For nearly 30 years, Ian Paterson was the public face of one of Australia’s most exclusive schools: Knox Grammar, in Sydney’s leafy northern suburbs. And for nearly 30 years, the autocratic headmaster covered up the abuse of boys who were preyed on by up to eight teachers, it is alleged.

Knox is the alma mater of the actor Hugh Jackman and the one-time editor of the underground magazine Oz, Richard Neville.

Although Dr Paterson was aware of the many allegations against his staff – some of whom admitted the offences – he never reported anything to the police, a Royal Commission heard this week. Instead, he allowed teachers to resign, even giving them glowing references. One teacher, Craig Treloar, was merely suspended for six months, having plied a boy with alcohol, shown him a pornographic video and propositioned him.

The Royal Commisison, which is investigating child abuse in Australian institutions, has spent the past fortnight scrutinising Knox Grammar – and hearing how boys as young as six were terrorised by teachers, sports coaches and housemasters.

Hugh Jackman is a past student of Knox Grammar

One former pupil, Angus Ollerenshaw, was in Canada when he read reports about Knox last week. Determined to tell his story of abuse and its continuing serious impact on him, the 23-year-old sold his car and bought a one-way ticket to Australia. Aged just 10, Mr Ollerenshaw testified, he was assaulted at least three times by Treloar, who plied him with chocolate and ginger beer. The assaults took place in a classroom with blacked-out windows in 2003, 16 years after Treloar had been suspended – but was then allowed to return to teaching.

After dropping out of school, Mr Ollerenshaw fell into depression, drug abuse and self-harm. He tried to commit suicide several times. He has been unable to hold down a job or study. “The abuse I witnessed and suffered at Knox was horrible,” he said. “It destroyed my chance of a normal education and... a lot of my life so far.”
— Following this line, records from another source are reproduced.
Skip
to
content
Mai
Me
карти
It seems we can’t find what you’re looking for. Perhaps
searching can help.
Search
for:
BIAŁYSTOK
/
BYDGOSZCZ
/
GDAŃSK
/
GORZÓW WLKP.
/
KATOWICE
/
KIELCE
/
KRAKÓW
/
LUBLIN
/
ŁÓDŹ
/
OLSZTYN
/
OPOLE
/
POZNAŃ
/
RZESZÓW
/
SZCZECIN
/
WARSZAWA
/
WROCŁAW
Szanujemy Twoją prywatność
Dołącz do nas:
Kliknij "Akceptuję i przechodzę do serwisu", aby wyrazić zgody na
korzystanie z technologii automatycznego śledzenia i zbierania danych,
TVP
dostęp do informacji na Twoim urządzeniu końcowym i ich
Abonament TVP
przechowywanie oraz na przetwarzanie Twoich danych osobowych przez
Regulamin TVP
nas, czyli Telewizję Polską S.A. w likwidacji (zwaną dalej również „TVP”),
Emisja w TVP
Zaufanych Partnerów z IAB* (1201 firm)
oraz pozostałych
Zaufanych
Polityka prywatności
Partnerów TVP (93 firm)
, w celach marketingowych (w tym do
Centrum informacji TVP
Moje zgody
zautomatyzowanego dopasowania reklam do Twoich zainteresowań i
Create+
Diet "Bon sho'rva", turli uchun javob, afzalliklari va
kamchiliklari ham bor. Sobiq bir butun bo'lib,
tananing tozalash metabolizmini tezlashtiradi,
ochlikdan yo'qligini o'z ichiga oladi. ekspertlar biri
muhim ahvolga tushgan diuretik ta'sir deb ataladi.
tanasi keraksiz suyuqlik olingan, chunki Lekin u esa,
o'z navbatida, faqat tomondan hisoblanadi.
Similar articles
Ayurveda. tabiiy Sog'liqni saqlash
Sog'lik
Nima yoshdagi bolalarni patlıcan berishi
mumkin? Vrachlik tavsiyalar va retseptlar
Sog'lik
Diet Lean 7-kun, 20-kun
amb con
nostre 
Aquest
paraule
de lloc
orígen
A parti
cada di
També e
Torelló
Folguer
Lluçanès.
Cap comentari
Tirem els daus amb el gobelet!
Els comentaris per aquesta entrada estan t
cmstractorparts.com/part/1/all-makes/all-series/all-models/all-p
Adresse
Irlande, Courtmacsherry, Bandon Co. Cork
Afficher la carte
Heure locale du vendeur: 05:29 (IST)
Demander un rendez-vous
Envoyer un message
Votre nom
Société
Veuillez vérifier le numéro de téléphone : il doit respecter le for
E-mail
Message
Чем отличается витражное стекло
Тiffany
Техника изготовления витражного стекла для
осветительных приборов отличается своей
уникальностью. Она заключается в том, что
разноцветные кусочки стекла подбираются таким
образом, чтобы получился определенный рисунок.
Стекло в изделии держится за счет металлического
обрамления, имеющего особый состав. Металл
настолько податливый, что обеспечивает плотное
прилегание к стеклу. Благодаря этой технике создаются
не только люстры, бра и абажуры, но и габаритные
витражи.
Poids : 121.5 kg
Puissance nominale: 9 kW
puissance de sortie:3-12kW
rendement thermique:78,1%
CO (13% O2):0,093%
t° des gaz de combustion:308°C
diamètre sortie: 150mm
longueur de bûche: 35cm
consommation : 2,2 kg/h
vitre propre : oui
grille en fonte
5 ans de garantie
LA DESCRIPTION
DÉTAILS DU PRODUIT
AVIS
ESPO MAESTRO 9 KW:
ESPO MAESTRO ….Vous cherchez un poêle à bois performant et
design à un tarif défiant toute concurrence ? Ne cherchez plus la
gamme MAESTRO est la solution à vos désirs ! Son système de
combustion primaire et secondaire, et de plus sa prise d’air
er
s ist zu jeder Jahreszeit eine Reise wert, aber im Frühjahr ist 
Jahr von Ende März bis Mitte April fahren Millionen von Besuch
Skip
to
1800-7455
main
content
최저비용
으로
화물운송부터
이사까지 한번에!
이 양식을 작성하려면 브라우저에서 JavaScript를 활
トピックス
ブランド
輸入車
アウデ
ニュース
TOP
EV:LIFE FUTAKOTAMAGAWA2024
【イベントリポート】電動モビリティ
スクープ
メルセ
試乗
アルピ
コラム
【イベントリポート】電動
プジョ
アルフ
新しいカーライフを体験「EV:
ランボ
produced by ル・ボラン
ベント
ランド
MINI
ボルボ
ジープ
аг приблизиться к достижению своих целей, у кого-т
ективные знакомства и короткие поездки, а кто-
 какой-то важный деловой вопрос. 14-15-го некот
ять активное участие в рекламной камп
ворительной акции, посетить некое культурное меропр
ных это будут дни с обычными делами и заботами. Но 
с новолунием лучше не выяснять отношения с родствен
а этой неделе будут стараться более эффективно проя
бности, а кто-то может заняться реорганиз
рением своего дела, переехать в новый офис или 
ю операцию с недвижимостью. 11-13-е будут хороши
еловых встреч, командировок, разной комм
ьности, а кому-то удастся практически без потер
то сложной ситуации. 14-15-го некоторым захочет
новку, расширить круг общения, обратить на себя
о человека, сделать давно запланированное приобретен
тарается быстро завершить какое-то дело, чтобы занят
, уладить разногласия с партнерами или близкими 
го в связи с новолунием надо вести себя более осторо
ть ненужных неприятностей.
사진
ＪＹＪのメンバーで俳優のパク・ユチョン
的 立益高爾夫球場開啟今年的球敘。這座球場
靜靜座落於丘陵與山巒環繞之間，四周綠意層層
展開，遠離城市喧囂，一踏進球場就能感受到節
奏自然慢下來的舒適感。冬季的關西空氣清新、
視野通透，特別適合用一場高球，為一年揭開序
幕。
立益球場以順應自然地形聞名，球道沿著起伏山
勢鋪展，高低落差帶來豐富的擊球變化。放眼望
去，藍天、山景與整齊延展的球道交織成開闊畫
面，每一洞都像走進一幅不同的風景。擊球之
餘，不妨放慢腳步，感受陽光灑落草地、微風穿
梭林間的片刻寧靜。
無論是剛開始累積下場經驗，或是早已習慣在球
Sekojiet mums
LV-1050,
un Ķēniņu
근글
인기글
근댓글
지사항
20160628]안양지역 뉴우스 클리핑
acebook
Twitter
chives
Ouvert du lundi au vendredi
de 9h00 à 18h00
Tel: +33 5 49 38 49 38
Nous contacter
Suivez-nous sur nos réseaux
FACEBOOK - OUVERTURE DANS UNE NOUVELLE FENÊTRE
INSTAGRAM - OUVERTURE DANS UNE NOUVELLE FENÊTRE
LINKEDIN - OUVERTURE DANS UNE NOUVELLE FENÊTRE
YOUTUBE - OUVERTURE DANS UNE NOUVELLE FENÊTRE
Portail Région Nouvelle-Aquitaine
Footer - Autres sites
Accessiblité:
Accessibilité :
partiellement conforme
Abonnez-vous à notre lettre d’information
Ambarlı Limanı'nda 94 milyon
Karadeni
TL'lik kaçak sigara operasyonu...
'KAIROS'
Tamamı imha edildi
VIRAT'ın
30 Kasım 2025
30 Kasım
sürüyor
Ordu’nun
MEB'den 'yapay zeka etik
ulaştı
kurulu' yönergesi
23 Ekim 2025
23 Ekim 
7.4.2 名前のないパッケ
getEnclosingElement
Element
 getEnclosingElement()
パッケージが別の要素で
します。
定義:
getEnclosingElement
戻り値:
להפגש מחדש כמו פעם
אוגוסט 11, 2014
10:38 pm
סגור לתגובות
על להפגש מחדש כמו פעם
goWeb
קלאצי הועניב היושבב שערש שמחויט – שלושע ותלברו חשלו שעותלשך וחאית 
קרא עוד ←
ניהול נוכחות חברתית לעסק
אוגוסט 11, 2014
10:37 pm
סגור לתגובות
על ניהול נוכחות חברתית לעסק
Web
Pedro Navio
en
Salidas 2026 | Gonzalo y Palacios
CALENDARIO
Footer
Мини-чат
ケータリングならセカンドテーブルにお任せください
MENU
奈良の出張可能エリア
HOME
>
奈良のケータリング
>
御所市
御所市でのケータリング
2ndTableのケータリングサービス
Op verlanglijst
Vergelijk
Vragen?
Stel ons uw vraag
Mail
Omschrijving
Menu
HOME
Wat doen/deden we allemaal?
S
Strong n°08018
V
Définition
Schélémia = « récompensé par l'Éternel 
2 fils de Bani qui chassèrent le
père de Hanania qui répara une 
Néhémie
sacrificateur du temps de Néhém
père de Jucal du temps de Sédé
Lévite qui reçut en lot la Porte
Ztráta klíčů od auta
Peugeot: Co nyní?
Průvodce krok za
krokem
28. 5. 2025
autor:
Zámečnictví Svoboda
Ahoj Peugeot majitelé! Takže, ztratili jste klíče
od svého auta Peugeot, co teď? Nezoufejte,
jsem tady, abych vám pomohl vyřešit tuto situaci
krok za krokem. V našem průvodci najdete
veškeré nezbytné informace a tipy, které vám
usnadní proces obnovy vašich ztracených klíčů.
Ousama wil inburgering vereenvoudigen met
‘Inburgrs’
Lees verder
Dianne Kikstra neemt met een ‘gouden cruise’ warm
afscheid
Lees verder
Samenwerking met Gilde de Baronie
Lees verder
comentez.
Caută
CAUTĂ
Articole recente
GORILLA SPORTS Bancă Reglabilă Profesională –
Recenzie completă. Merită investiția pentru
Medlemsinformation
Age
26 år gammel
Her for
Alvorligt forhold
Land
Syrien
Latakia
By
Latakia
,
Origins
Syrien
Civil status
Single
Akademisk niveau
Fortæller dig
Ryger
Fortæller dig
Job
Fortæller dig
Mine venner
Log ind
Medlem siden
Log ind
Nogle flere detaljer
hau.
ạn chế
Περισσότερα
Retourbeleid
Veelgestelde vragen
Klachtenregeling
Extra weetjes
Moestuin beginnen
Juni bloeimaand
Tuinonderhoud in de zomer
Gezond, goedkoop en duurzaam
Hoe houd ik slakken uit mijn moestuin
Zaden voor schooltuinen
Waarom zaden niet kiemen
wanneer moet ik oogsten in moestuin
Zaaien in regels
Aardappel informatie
Treloar was eventually jailed for four and a half years, for multiple child sex offences. He and four other Knox teachers were arrested in 2009 – not thanks to Dr Paterson or another responsible adult, but because former pupils finally summoned the courage to come forward.

Concerns about teachers were first raised in 1970, a year after Dr Paterson became head. His evidence this week electrified the Royal Commission. He “didn’t think” to alert police about the “balaclava” assault, he said, considering it not “very grave”. He suggested that one teacher, had touched boys by accident. When a boy complained of abuse by another teacher, Dr Paterson sent him to the library, he said, to think about whether he was telling the truth.

Dr Paterson admitted deliberately misleading police when, acting on a tip-off, they sought to investigate named teachers in 1996. Rather than tell what he knew, he directed police to files which contained nothing relevant. He agreed that he had put boys at risk.

Returning to the witness box yesterday, however, Dr Paterson retracted all that evidence, and praised Knox’s “outstanding system of pastoral care”. The Royal Commission’s report on the school is expected in September.